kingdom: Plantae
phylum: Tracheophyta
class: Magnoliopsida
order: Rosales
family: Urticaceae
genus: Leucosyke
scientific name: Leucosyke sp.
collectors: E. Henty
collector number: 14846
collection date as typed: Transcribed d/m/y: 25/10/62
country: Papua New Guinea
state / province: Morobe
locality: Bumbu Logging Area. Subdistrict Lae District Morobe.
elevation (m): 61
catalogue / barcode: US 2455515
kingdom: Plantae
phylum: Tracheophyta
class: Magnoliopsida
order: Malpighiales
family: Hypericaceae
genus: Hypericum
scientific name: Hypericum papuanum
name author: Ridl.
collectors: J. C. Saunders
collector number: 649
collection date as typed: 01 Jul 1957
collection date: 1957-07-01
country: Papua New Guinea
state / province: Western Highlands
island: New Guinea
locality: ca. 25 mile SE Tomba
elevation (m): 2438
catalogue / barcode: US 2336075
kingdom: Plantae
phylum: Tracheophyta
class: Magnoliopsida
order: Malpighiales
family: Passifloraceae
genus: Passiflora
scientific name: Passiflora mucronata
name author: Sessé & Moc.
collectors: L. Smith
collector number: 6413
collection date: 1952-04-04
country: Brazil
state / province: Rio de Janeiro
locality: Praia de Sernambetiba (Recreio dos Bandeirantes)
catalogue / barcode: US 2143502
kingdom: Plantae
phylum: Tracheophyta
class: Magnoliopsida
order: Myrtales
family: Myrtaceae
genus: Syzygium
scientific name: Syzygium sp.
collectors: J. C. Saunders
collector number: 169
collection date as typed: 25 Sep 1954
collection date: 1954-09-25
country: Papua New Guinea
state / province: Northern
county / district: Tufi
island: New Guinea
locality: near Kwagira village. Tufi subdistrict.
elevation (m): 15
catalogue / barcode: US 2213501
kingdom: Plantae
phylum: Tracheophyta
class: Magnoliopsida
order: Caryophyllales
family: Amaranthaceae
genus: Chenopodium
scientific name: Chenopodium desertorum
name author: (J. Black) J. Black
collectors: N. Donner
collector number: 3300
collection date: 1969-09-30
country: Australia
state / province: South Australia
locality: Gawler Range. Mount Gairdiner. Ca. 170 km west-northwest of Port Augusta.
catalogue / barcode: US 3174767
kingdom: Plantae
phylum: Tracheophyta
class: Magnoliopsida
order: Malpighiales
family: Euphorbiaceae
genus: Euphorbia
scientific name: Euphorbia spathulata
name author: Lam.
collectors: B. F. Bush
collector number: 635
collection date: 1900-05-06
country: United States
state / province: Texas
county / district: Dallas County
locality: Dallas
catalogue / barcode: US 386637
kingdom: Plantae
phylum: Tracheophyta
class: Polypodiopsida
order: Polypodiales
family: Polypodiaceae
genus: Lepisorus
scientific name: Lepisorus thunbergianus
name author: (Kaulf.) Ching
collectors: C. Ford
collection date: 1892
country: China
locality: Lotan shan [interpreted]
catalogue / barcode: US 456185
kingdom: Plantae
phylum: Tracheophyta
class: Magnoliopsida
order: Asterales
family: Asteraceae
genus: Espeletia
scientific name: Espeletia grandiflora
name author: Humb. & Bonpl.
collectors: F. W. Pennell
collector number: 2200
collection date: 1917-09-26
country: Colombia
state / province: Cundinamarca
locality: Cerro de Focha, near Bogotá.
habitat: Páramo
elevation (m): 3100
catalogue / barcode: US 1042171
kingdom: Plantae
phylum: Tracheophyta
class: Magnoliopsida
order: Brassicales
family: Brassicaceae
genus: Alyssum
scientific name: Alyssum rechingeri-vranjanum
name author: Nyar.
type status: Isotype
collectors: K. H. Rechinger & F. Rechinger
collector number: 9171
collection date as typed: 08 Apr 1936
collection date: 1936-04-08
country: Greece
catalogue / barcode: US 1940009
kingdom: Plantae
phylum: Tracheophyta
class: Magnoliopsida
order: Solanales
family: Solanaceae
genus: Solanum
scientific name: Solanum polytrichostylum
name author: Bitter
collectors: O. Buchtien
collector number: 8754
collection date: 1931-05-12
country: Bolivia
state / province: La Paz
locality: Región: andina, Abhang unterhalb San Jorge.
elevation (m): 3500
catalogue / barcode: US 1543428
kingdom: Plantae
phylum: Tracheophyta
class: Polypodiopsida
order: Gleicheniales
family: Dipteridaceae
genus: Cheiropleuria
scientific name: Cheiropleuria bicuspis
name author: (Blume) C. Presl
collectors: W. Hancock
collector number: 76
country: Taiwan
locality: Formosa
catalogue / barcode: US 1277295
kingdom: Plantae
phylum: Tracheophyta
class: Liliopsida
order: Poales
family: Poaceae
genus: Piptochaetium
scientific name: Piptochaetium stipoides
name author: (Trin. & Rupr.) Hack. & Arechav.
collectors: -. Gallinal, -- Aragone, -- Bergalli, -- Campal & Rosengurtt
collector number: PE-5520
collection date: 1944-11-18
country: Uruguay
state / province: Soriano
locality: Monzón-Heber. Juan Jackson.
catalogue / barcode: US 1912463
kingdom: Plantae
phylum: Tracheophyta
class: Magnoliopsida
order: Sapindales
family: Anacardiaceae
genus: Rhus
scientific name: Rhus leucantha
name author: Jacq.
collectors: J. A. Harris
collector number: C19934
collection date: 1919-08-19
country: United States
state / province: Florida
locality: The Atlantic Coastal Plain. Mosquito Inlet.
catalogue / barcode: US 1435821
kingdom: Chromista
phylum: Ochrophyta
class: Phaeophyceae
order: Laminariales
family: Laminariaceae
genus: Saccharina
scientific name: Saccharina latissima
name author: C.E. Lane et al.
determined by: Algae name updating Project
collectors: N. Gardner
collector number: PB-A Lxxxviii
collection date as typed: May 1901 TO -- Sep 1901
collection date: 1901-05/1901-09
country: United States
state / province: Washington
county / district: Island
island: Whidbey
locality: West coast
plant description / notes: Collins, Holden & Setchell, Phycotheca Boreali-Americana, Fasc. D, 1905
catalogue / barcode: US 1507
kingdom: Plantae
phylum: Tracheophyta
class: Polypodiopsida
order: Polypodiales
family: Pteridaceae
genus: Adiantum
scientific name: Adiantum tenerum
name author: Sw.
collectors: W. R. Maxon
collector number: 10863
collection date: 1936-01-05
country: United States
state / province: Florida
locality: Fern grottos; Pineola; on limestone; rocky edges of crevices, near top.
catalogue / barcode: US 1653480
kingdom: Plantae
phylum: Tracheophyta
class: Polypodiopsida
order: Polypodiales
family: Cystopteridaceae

++++++++++

→ Short exercise
Give everything in the listing from the line containing "catalogue / barcode: US 1042171" down to the line containing "locality: Región: andina, Abhang" again, replacing "collectors" with "gatherers" and leaving the rest unchanged.

→ Written response
catalogue / barcode: US 1042171
kingdom: Plantae
phylum: Tracheophyta
class: Magnoliopsida
order: Brassicales
family: Brassicaceae
genus: Alyssum
scientific name: Alyssum rechingeri-vranjanum
name author: Nyar.
type status: Isotype
gatherers: K. H. Rechinger & F. Rechinger
collector number: 9171
collection date as typed: 08 Apr 1936
collection date: 1936-04-08
country: Greece
catalogue / barcode: US 1940009
kingdom: Plantae
phylum: Tracheophyta
class: Magnoliopsida
order: Solanales
family: Solanaceae
genus: Solanum
scientific name: Solanum polytrichostylum
name author: Bitter
gatherers: O. Buchtien
collector number: 8754
collection date: 1931-05-12
country: Bolivia
state / province: La Paz
locality: Región: andina, Abhang unterhalb San Jorge.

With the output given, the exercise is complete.